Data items

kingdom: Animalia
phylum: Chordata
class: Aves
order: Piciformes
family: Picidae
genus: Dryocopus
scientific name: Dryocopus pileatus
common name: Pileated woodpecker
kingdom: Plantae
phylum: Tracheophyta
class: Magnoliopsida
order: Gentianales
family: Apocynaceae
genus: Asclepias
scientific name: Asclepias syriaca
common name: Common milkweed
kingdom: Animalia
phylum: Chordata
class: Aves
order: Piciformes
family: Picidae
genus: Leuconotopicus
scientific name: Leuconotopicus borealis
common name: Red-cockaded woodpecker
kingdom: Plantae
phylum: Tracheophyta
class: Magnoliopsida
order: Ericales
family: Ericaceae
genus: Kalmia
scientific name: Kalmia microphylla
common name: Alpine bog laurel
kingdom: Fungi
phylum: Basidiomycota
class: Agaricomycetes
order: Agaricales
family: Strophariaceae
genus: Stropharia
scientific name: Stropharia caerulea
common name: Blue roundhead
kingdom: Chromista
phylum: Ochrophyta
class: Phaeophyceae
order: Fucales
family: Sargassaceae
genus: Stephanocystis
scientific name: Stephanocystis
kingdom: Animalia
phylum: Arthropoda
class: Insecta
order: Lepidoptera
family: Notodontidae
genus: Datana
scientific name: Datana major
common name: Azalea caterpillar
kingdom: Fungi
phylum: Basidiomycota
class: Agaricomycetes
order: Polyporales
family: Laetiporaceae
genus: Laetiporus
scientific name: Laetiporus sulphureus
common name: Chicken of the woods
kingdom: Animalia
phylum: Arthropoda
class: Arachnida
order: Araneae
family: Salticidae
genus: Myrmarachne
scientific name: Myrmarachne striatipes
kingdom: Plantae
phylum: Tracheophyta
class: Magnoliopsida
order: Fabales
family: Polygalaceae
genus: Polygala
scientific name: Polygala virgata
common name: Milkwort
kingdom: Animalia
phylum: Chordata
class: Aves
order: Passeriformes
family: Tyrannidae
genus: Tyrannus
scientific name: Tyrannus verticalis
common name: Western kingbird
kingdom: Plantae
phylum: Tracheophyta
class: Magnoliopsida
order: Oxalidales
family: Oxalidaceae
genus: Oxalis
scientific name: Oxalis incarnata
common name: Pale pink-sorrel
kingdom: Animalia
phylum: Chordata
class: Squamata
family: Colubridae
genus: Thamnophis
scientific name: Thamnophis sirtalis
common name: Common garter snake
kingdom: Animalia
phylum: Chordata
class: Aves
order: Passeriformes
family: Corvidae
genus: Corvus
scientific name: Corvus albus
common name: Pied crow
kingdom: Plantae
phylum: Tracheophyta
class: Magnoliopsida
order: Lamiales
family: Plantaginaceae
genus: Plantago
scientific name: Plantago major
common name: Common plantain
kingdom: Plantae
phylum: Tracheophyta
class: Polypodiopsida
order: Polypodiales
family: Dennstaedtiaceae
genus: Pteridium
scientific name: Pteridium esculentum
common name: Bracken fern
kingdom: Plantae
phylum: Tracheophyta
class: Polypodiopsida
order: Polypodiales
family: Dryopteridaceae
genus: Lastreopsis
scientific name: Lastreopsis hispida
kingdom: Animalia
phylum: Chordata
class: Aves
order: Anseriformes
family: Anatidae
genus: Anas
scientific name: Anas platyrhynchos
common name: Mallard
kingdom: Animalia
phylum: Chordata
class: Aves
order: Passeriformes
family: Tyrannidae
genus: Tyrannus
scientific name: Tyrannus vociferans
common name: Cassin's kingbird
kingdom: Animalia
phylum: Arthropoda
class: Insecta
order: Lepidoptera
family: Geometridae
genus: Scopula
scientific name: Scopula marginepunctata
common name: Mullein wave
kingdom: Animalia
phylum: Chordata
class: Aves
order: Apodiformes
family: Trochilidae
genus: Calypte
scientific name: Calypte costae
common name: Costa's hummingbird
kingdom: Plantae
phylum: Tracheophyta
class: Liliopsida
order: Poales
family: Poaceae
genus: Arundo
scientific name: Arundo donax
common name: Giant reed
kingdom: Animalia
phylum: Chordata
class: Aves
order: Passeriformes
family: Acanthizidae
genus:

**Problem description:** Switch "common name" to "vernacular name" throughout the items and write out all the lines again, changing nothing else.

**Response below:**
kingdom: Animalia
phylum: Chordata
class: Aves
order: Piciformes
family: Picidae
genus: Dryocopus
scientific name: Dryocopus pileatus
vernacular name: Pileated woodpecker
kingdom: Plantae
phylum: Tracheophyta
class: Magnoliopsida
order: Gentianales
family: Apocynaceae
genus: Asclepias
scientific name: Asclepias syriaca
vernacular name: Common milkweed
kingdom: Animalia
phylum: Chordata
class: Aves
order: Piciformes
family: Picidae
genus: Leuconotopicus
scientific name: Leuconotopicus borealis
vernacular name: Red-cockaded woodpecker
kingdom: Plantae
phylum: Tracheophyta
class: Magnoliopsida
order: Ericales
family: Ericaceae
genus: Kalmia
scientific name: Kalmia microphylla
vernacular name: Alpine bog laurel
kingdom: Fungi
phylum: Basidiomycota
class: Agaricomycetes
order: Agaricales
family: Strophariaceae
genus: Stropharia
scientific name: Stropharia caerulea
vernacular name: Blue roundhead
kingdom: Chromista
phylum: Ochrophyta
class: Phaeophyceae
order: Fucales
family: Sargassaceae
genus: Stephanocystis
scientific name: Stephanocystis
kingdom: Animalia
phylum: Arthropoda
class: Insecta
order: Lepidoptera
family: Notodontidae
genus: Datana
scientific name: Datana major
vernacular name: Azalea caterpillar
kingdom: Fungi
phylum: Basidiomycota
class: Agaricomycetes
order: Polyporales
family: Laetiporaceae
genus: Laetiporus
scientific name: Laetiporus sulphureus
vernacular name: Chicken of the woods
kingdom: Animalia
phylum: Arthropoda
class: Arachnida
order: Araneae
family: Salticidae
genus: Myrmarachne
scientific name: Myrmarachne striatipes
kingdom: Plantae
phylum: Tracheophyta
class: Magnoliopsida
order: Fabales
family: Polygalaceae
genus: Polygala
scientific name: Polygala virgata
vernacular name: Milkwort
kingdom: Animalia
phylum: Chordata
class: Aves
order: Passeriformes
family: Tyrannidae
genus: Tyrannus
scientific name: Tyrannus verticalis
vernacular name: Western kingbird
kingdom: Plantae
phylum: Tracheophyta
class: Magnoliopsida
order: Oxalidales
family: Oxalidaceae
genus: Oxalis
scientific name: Oxalis incarnata
vernacular name: Pale pink-sorrel
kingdom: Animalia
phylum: Chordata
class: Squamata
family: Colubridae
genus: Thamnophis
scientific name: Thamnophis sirtalis
vernacular name: Common garter snake
kingdom: Animalia
phylum: Chordata
class: Aves
order: Passeriformes
family: Corvidae
genus: Corvus
scientific name: Corvus albus
vernacular name: Pied crow
kingdom: Plantae
phylum: Tracheophyta
class: Magnoliopsida
order: Lamiales
family: Plantaginaceae
genus: Plantago
scientific name: Plantago major
vernacular name: Common plantain
kingdom: Plantae
phylum: Tracheophyta
class: Polypodiopsida
order: Polypodiales
family: Dennstaedtiaceae
genus: Pteridium
scientific name: Pteridium esculentum
vernacular name: Bracken fern
kingdom: Plantae
phylum: Tracheophyta
class: Polypodiopsida
order: Polypodiales
family: Dryopteridaceae
genus: Lastreopsis
scientific name: Lastreopsis hispida
kingdom: Animalia
phylum: Chordata
class: Aves
order: Anseriformes
family: Anatidae
genus: Anas
scientific name: Anas platyrhynchos
vernacular name: Mallard
kingdom: Animalia
phylum: Chordata
class: Aves
order: Passeriformes
family: Tyrannidae
genus: Tyrannus
scientific name: Tyrannus vociferans
vernacular name: Cassin's kingbird
kingdom: Animalia
phylum: Arthropoda
class: Insecta
order: Lepidoptera
family: Geometridae
genus: Scopula
scientific name: Scopula marginepunctata
vernacular name: Mullein wave
kingdom: Animalia
phylum: Chordata
class: Aves
order: Apodiformes
family: Trochilidae
genus: Calypte
scientific name: Calypte costae
vernacular name: Costa's hummingbird
kingdom: Plantae
phylum: Tracheophyta
class: Liliopsida
order: Poales
family: Poaceae
genus: Arundo
scientific name: Arundo donax
vernacular name: Giant reed
kingdom: Animalia
phylum: Chordata
class: Aves
order: Passeriformes
family: Acanthizidae
genus:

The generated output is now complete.